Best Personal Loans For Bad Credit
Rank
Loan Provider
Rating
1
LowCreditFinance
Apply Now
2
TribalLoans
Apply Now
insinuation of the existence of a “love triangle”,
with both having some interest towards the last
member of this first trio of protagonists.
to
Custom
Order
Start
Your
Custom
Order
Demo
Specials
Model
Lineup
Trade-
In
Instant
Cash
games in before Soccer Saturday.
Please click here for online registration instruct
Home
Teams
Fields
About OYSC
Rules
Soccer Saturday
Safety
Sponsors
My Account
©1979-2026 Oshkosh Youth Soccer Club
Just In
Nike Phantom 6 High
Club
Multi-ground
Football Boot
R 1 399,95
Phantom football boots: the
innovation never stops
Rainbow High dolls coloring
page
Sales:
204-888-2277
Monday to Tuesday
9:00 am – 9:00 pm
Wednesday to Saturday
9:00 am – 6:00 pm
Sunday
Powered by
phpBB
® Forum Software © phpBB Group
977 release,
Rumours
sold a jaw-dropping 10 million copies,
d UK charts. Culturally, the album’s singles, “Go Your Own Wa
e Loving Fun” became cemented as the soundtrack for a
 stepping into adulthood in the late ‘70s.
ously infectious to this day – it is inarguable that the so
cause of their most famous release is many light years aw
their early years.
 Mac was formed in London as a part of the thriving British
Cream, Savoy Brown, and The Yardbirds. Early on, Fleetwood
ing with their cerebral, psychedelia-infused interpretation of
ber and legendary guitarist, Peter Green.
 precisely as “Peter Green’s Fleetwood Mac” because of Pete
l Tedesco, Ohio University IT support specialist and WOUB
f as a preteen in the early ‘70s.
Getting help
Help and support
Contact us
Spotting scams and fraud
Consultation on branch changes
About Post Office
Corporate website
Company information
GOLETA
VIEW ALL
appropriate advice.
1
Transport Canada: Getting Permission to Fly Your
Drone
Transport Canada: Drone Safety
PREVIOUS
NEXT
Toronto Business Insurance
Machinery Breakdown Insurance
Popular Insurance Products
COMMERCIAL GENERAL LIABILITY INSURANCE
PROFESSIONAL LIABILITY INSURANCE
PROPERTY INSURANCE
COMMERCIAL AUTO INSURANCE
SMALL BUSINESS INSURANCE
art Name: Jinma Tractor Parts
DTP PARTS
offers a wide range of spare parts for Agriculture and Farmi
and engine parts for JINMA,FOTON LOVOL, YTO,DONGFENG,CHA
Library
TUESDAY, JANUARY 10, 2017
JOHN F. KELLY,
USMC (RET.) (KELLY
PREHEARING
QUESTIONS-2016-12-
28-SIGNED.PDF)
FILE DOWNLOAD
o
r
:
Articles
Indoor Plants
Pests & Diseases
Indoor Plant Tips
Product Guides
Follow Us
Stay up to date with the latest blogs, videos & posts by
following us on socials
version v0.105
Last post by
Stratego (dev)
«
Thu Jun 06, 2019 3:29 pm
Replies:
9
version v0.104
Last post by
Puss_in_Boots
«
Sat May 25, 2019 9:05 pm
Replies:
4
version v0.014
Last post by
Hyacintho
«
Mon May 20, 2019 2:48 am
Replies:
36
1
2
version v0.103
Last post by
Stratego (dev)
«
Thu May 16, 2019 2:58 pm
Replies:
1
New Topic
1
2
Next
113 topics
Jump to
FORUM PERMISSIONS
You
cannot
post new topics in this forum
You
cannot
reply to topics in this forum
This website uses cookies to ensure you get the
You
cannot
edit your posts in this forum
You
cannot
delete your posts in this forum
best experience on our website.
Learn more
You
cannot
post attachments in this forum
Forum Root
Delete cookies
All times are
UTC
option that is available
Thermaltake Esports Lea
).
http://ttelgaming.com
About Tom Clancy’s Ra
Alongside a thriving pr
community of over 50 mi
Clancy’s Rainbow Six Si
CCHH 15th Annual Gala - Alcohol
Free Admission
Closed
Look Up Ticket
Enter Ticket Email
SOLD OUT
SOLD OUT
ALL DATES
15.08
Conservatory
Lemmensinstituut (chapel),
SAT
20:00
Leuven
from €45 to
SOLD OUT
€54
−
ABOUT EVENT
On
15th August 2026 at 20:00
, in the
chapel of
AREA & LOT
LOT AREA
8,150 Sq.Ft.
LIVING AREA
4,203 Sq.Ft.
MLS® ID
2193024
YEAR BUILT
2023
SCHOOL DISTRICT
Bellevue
◇ ◇ ◇ ◇ ◇ ◇ ◇
### ASSIGNMENT
Repeat only what lies between the first line of the data and the line containing "their early years.", both of those lines included, exactly as it stands.

### ANSWER
Best Personal Loans For Bad Credit
Rank
Loan Provider
Rating
1
LowCreditFinance
Apply Now
2
TribalLoans
Apply Now
insinuation of the existence of a “love triangle”,
with both having some interest towards the last
member of this first trio of protagonists.
to
Custom
Order
Start
Your
Custom
Order
Demo
Specials
Model
Lineup
Trade-
In
Instant
Cash
games in before Soccer Saturday.
Please click here for online registration instruct
Home
Teams
Fields
About OYSC
Rules
Soccer Saturday
Safety
Sponsors
My Account
©1979-2026 Oshkosh Youth Soccer Club
Just In
Nike Phantom 6 High
Club
Multi-ground
Football Boot
R 1 399,95
Phantom football boots: the
innovation never stops
Rainbow High dolls coloring
page
Sales:
204-888-2277
Monday to Tuesday
9:00 am – 9:00 pm
Wednesday to Saturday
9:00 am – 6:00 pm
Sunday
Powered by
phpBB
® Forum Software © phpBB Group
977 release,
Rumours
sold a jaw-dropping 10 million copies,
d UK charts. Culturally, the album’s singles, “Go Your Own Wa
e Loving Fun” became cemented as the soundtrack for a
 stepping into adulthood in the late ‘70s.
ously infectious to this day – it is inarguable that the so
cause of their most famous release is many light years aw
their early years.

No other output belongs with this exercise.